(Items from a dataset)

————

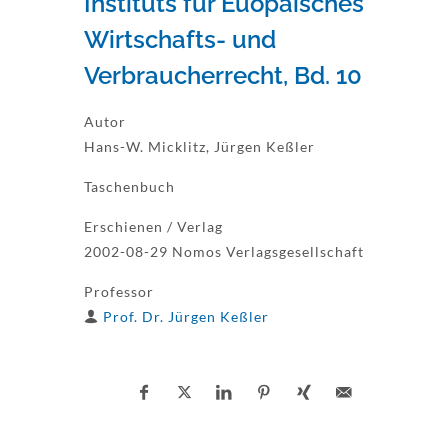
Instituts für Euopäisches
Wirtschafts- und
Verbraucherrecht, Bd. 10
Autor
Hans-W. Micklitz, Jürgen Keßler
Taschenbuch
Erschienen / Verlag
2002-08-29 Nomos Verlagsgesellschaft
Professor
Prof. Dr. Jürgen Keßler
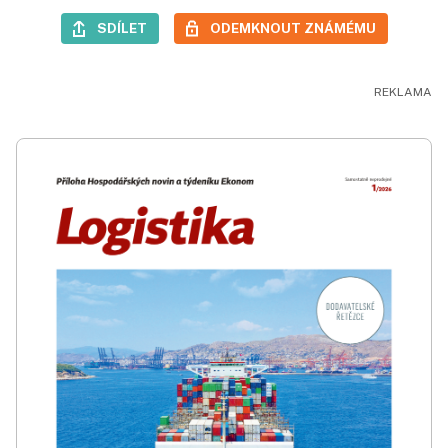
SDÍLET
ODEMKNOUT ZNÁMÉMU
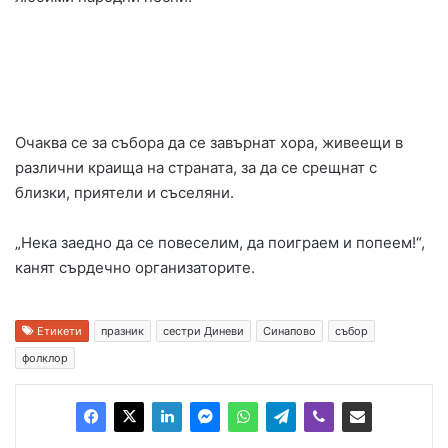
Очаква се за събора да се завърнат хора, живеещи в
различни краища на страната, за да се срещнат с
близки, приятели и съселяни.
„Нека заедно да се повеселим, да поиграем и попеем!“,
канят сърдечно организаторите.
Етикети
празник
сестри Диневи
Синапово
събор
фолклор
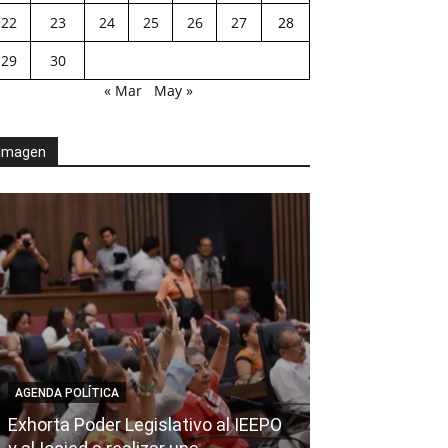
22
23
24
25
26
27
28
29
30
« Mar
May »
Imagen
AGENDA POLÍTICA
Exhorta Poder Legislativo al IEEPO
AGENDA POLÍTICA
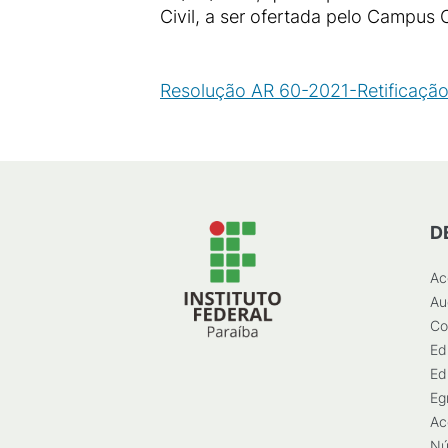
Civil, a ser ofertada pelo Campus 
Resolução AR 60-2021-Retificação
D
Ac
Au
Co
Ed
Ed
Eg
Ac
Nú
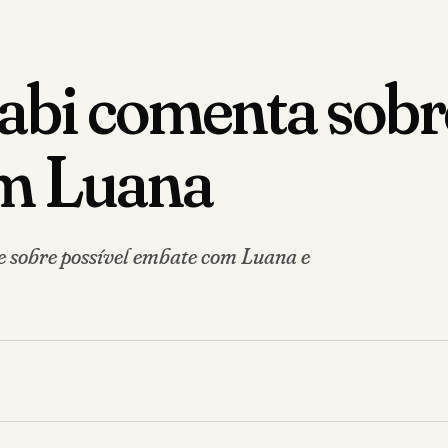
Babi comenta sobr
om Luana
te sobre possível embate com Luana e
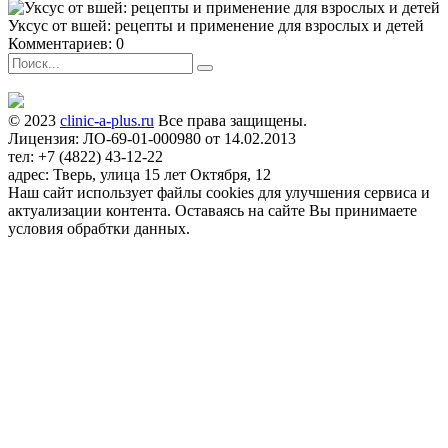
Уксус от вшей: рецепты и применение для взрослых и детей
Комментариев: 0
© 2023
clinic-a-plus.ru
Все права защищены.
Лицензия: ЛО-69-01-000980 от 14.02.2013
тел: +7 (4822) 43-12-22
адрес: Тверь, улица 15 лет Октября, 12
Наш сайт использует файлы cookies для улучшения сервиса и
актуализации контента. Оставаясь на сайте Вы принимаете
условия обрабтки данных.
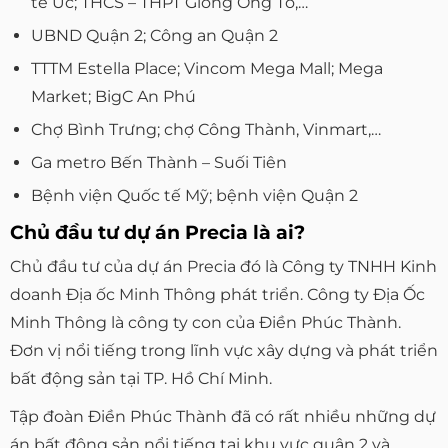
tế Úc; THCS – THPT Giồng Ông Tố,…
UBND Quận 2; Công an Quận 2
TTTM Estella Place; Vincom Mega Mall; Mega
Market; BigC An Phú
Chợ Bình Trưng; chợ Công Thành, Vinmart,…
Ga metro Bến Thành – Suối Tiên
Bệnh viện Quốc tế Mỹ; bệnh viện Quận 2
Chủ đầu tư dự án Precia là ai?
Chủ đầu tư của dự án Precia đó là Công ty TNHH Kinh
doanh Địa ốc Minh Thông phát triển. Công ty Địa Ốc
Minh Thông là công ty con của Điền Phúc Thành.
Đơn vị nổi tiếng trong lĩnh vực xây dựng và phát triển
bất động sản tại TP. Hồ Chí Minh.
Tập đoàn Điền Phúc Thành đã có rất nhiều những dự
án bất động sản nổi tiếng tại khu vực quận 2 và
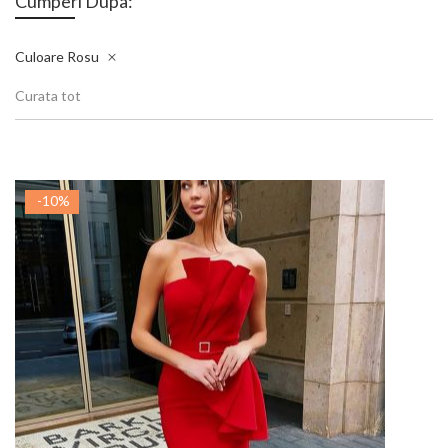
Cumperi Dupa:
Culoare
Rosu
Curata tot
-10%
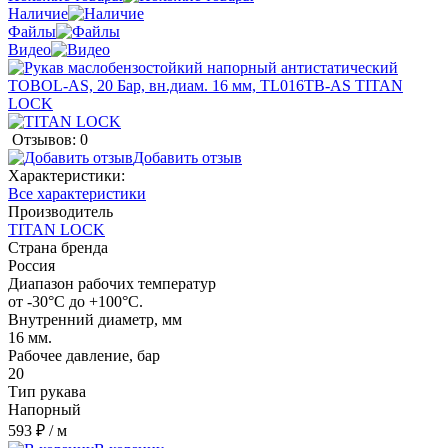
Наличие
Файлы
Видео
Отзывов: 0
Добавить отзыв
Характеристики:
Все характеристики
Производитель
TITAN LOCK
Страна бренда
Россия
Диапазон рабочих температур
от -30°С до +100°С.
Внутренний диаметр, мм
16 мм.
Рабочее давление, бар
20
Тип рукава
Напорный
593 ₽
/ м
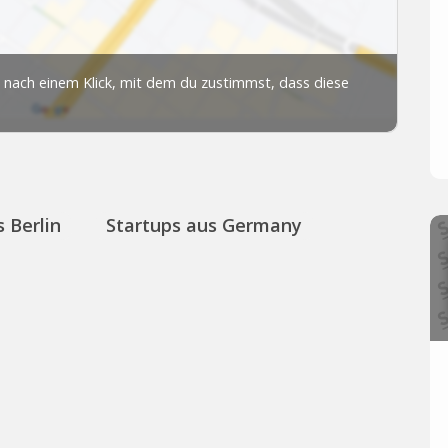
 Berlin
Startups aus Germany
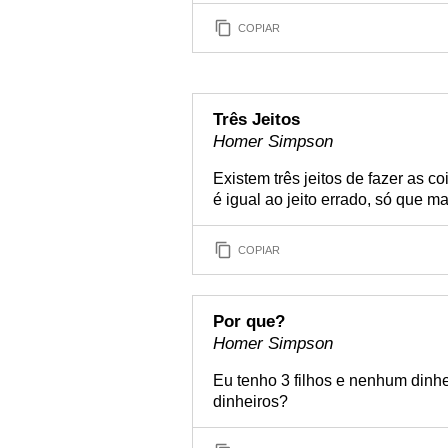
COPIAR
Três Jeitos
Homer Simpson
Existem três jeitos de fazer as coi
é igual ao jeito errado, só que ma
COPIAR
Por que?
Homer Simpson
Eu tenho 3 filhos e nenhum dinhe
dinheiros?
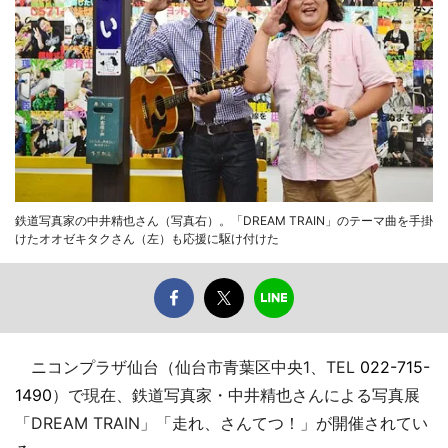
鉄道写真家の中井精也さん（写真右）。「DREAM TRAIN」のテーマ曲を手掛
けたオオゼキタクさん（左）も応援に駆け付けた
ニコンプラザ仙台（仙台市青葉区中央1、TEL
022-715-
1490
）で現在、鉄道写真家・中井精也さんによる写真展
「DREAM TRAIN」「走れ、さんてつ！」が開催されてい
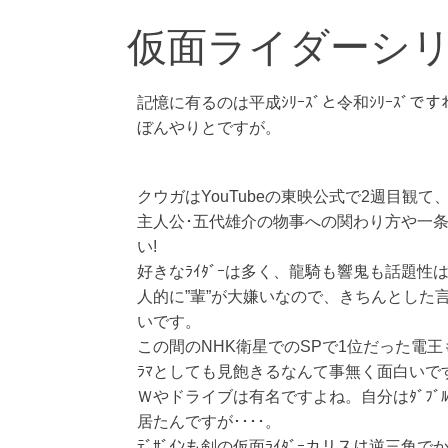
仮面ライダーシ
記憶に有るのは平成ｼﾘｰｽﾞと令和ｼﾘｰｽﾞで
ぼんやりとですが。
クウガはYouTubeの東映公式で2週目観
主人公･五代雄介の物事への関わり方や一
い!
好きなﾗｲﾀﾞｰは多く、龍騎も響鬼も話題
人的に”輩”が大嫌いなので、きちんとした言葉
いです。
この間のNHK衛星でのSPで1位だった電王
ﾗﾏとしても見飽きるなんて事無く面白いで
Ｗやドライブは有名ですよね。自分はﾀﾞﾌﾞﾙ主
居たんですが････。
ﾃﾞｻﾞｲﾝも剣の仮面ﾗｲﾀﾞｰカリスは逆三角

————

Retype every line of the data above exactly as it appears, leaving the pictures out of your answer.

Instituts für Euopäisches
Wirtschafts- und
Verbraucherrecht, Bd. 10
Autor
Hans-W. Micklitz, Jürgen Keßler
Taschenbuch
Erschienen / Verlag
2002-08-29 Nomos Verlagsgesellschaft
Professor
Prof. Dr. Jürgen Keßler
SDÍLET
ODEMKNOUT ZNÁMÉMU
Очаква се за събора да се завърнат хора, живеещи в
различни краища на страната, за да се срещнат с
близки, приятели и съселяни.
„Нека заедно да се повеселим, да поиграем и попеем!“,
канят сърдечно организаторите.
Етикети
празник
сестри Диневи
Синапово
събор
фолклор
22
23
24
25
26
27
28
29
30
« Mar
May »
Imagen
AGENDA POLÍTICA
Exhorta Poder Legislativo al IEEPO
AGENDA POLÍTICA
Civil, a ser ofertada pelo Campus 
Resolução AR 60-2021-Retificação
D
Ac
Au
Co
Ed
Ed
Eg
Ac
Nú
Babi comenta sobr
om Luana
te sobre possível embate com Luana e
Уксус от вшей: рецепты и применение для взрослых и детей
Комментариев: 0
© 2023
clinic-a-plus.ru
Все права защищены.
Лицензия: ЛО-69-01-000980 от 14.02.2013
тел: +7 (4822) 43-12-22
адрес: Тверь, улица 15 лет Октября, 12
Наш сайт использует файлы cookies для улучшения сервиса и
актуализации контента. Оставаясь на сайте Вы принимаете
условия обрабтки данных.
tế Úc; THCS – THPT Giồng Ông Tố,…
UBND Quận 2; Công an Quận 2
TTTM Estella Place; Vincom Mega Mall; Mega
Market; BigC An Phú
Chợ Bình Trưng; chợ Công Thành, Vinmart,…
Ga metro Bến Thành – Suối Tiên
Bệnh viện Quốc tế Mỹ; bệnh viện Quận 2
Chủ đầu tư dự án Precia là ai?
Chủ đầu tư của dự án Precia đó là Công ty TNHH Kinh
doanh Địa ốc Minh Thông phát triển. Công ty Địa Ốc
Minh Thông là công ty con của Điền Phúc Thành.
Đơn vị nổi tiếng trong lĩnh vực xây dựng và phát triển
bất động sản tại TP. Hồ Chí Minh.
Tập đoàn Điền Phúc Thành đã có rất nhiều những dự
án bất động sản nổi tiếng tại khu vực quận 2 và
Cumperi Dupa:
Culoare
Rosu
Curata tot
-10%
Наличие
Файлы
Видео
Отзывов: 0
Добавить отзыв
Характеристики:
Все характеристики
Производитель
TITAN LOCK
Страна бренда
Россия
Диапазон рабочих температур
от -30°С до +100°С.
Внутренний диаметр, мм
16 мм.
Рабочее давление, бар
20
Тип рукава
Напорный
593 ₽
/ м
 Berlin
Startups aus Germany
COPIAR
Três Jeitos
Homer Simpson
Existem três jeitos de fazer as coi
é igual ao jeito errado, só que ma
COPIAR
Por que?
Homer Simpson
Eu tenho 3 filhos e nenhum dinhe
dinheiros?
鉄道写真家の中井精也さん（写真右）。「DREAM TRAIN」のテーマ曲を手掛
けたオオゼキタクさん（左）も応援に駆け付けた
ニコンプラザ仙台（仙台市青葉区中央1、TEL
022-715-
1490
）で現在、鉄道写真家・中井精也さんによる写真展
「DREAM TRAIN」「走れ、さんてつ！」が開催されてい
仮面ライダーシ
記憶に有るのは平成ｼﾘｰｽﾞと令和ｼﾘｰｽﾞで
ぼんやりとですが。
クウガはYouTubeの東映公式で2週目観
主人公･五代雄介の物事への関わり方や一
い!
好きなﾗｲﾀﾞｰは多く、龍騎も響鬼も話題
人的に”輩”が大嫌いなので、きちんとした言葉
いです。
この間のNHK衛星でのSPで1位だった電王
ﾗﾏとしても見飽きるなんて事無く面白いで
Ｗやドライブは有名ですよね。自分はﾀﾞﾌﾞﾙ主
居たんですが････。
ﾃﾞｻﾞｲﾝも剣の仮面ﾗｲﾀﾞｰカリスは逆三角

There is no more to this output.